Plains spokeswoman Katie Martin did not respond to a request for comment.

Portrait of Justin J. Pearson holding a megaphone at a rally.
Justin J. Pearson, a co-founder of Memphis Community Against the Pipeline, speaks outside of Memphis City Hall after an April march against the proposed Byhalia Connection Pipeline.

Justin J. Pearson, a co-founder of MCAP, criticized the process used by TDEC. “In their permitting processes, they (TDEC) have to, by law, consider what the impacts would be to communities like Boxtown and Westwood because those are the very communities that have been disproportionately impacted by racist practices and permitting practices for decades,” he said. “By not doing so, it is continuing a legacy of injustice that our (civil rights) laws don’t allow.”

TDEC issued Byhalia Pipeline an Aquatic Resource Alteration Permit in November 2020, which authorizes the pipeline’s construction near state-regulated bodies of water.

The approval came despite community members’ objections during the public comment period. MCAP organizers and other complainants filed to appeal the decision. 

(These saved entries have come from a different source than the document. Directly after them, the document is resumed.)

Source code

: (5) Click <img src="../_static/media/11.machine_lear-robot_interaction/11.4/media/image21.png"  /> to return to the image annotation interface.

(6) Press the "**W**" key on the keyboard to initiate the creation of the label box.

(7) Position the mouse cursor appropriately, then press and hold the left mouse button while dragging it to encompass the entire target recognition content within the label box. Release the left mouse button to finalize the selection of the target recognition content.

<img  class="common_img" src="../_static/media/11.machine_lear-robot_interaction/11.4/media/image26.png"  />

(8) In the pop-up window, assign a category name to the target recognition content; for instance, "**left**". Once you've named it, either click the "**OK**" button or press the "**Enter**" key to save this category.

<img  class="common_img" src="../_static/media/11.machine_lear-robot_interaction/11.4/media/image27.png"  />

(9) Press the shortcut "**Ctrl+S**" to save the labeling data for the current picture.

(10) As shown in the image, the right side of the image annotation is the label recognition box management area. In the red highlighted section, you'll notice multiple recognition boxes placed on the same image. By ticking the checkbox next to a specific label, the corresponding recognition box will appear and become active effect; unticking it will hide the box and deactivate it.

Opponents of the pipeline including Memphis Mayor Jim Strickland and researchers at the University of Memphis have said the pipeline poses a risk to the Memphis Sand aquifer, from which the city draws its drinking water.

During a town hall held in February, Ronné Adkins, regional director of external affairs for TDEC, said the ARAP evaluation process doesn’t consider dangers to the aquifer, only its effects on surface waters.

On behalf of MCAP and other environmental groups, the SELC sent a letter late last month to TDEC demanding it revokes Byhalia Pipeline’s permit. The letter argues the permit should be revoked because the company failed to disclose that Valero owns a pipeline that makes the same connection the new extension would.

The letter is part of a series of steps MCAP has taken to fight the project. The organization filed suit against the U.S. Army Corps of Engineers early last month for permitting the project.

Meanwhile, the Memphis City Council has a proposed ordinance of its own and another with the Shelby County Board of Commissioners meant to stop the pipeline. However, both measures won’t be considered until July as part of an agreement with Plains to “pause” efforts to build the pipeline.